What Is Tretinoin? Here's What You Need to Know

In the ever-evolving world of skincare—where buzzy ingredients rise and fall with the algorithm—few have maintained their reputation quite like tretinoin. It isn’t new, it isn’t trendy, and it certainly isn’t gentle. But what it is is effective. In fact, if topical skincare has a gold standard, tretinoin is it.

Tretinoin is a vitamin A derivative, meaning it falls under the retinoid category of ingredients, that helps regulate the skin protein called keratin.

Often whispered about in dermatology offices and debated across Reddit threads and TikTok routines alike, tretinoin is sold as a prescription topical cream or gel to treat acne, hyperpigmentation, fine lines, and overall skin texture. So what exactly is it—and why does it seem to inspire both devotion and fear?

The prescription-only power player

Tretinoin is a derivative of vitamin A and belongs to a class of compounds known as retinoids. Unlike over-the-counter retinol—which must undergo multiple conversion steps in the skin to become active—tretinoin works directly at the cellular level. That’s what makes it so potent—and why it’s typically available only by prescription in Canada.
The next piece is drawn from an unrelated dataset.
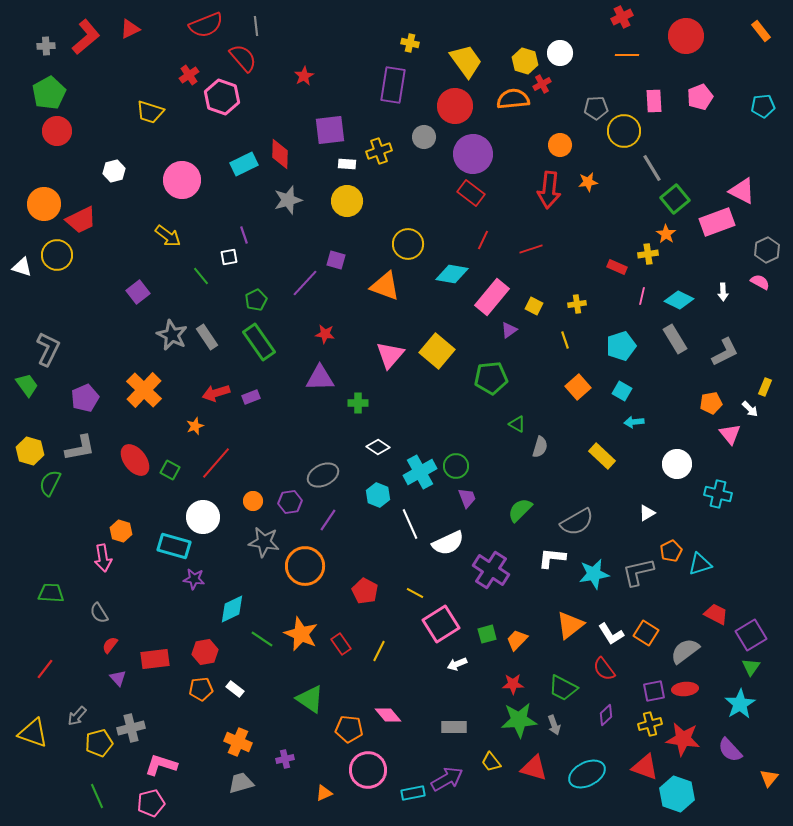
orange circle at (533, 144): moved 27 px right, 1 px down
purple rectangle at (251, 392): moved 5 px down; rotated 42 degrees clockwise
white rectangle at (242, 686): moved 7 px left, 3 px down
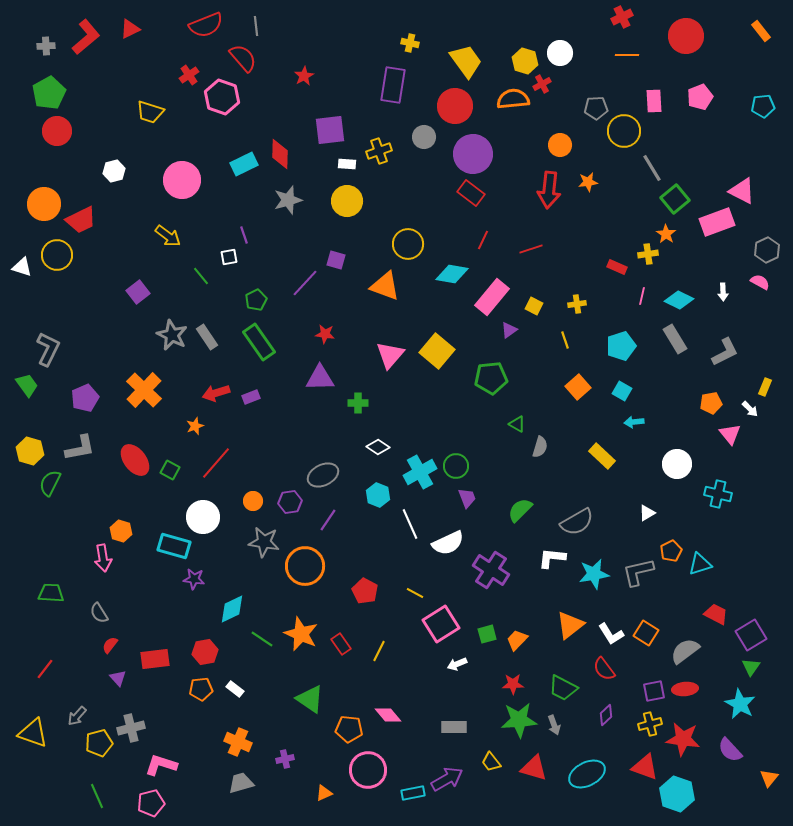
cyan star at (740, 704): rotated 12 degrees counterclockwise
Originally approved by the U.S. Food and Drug Administration in the 1970s for the treatment of acne, tretinoin has since become a cornerstone in dermatology. Today, it’s prescribed not only to clear breakouts, but also to improve skin tone, boost collagen production, and reduce the appearance of fine lines and hyperpigmentation.

What does trentinoin actually do to your skin

Think of tretinoin as a kind of cellular trainer. It speeds up skin cell turnover, meaning it encourages your skin to shed dead cells more quickly while stimulating the production of new ones. The result? Smoother, brighter, more even-looking skin over time.
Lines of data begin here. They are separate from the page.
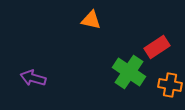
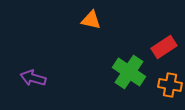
red rectangle: moved 7 px right
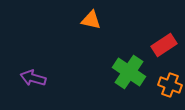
red rectangle: moved 2 px up
orange cross: rotated 10 degrees clockwise
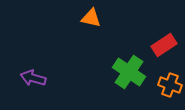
orange triangle: moved 2 px up
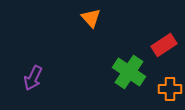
orange triangle: rotated 35 degrees clockwise
purple arrow: rotated 80 degrees counterclockwise
orange cross: moved 4 px down; rotated 20 degrees counterclockwise
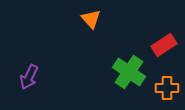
orange triangle: moved 1 px down
purple arrow: moved 4 px left, 1 px up
orange cross: moved 3 px left, 1 px up
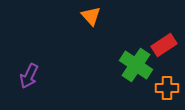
orange triangle: moved 3 px up
green cross: moved 7 px right, 7 px up
purple arrow: moved 1 px up
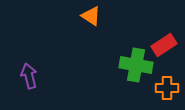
orange triangle: rotated 15 degrees counterclockwise
green cross: rotated 24 degrees counterclockwise
purple arrow: rotated 140 degrees clockwise
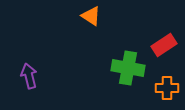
green cross: moved 8 px left, 3 px down
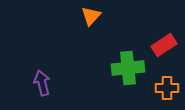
orange triangle: rotated 40 degrees clockwise
green cross: rotated 16 degrees counterclockwise
purple arrow: moved 13 px right, 7 px down
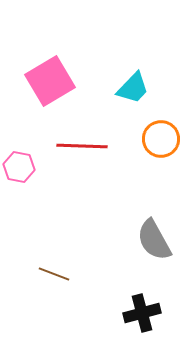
It also helps prevent clogged pores (a major contributor to acne), while simultaneously working beneath the surface to increase collagen production—something that naturally declines as we age. This dual action is what makes tretinoin so unique: it treats both active breakouts and long-term signs of aging.

The infamous “tretinoin phase”

If you’ve spent any time researching tretinoin, you’ve likely come across terms like “the purge” or “retinization.” This adjustment period is real—and for many, unavoidable.

During the first few weeks of use, your skin may become dry, flaky, red, and more prone to breakouts. This isn’t necessarily a bad sign. In fact, it’s often an indication that the medication is accelerating the turnover of skin cells, bringing underlying congestion to the surface.

Still, it can be uncomfortable—and even alarming if you’re not expecting it. Dermatologists typically recommend easing into tretinoin slowly (think: once or twice a week to start), and pairing it with a gentle cleanser and a deeply hydrating moisturizer.

How to use It without wrecking your skin

Tretinoin is powerful, but it’s not foolproof. Using it incorrectly can lead to irritation, sensitivity, and compromised skin barriers. A few key rules tend to again and again:

  • Start low and go slow. Most people begin with a low concentration (like 0.025%) and gradually increase it as their skin builds tolerance.
  • Apply it at night. Tretinoin can make your skin more sensitive to sunlight, and it also degrades when exposed to UV rays.
  • Use a pea-sized amount. More is not better here. In fact, overapplying is one of the fastest ways to irritate your skin.
  • Never skip sunscreen. Daily SPF is non-negotiable when using tretinoin—full stop.
  • And perhaps most importantly: patience. Unlike quick-fix serums or overnight masks, tretinoin works on a longer timeline. Visible improvements often take 8 to 12 weeks—or longer.Tretinoin vs. Retinol: What’s the difference?

Tretinoin vs. retinol: What’s the difference?

This is where things get confusing. Retinol, retinal, adapalene—these are all forms of vitamin A, but they differ in strength and accessibility.

Tretinoin is the most potent of the group, delivering faster and more dramatic results—but also with a higher likelihood of irritation. Retinol, on the other hand, is milder and available over the counter, making it a more approachable starting point for beginners.

In Canada, products containing adapalene (like Differin) have also become more widely accessible, offering a middle ground between retinol and tretinoin.

Is it worth it?

For many dermatologists—and the patients who swear by it—the answer is a resounding yes. Tretinoin isn’t a trend; it’s a long-term investment in your skin.

But it’s not for everyone. Those with extremely sensitive skin, certain conditions like eczema or rosacea, or anyone who is pregnant or breastfeeding should speak with a healthcare provider before starting.

What makes tretinoin so compelling is its consistency. In a beauty landscape driven by novelty, it remains one of the few ingredients backed by decades of research—and real, visible results. In other words, while the skincare world may continue to chase the next big thing, tretinoin is already there—quietly doing the work.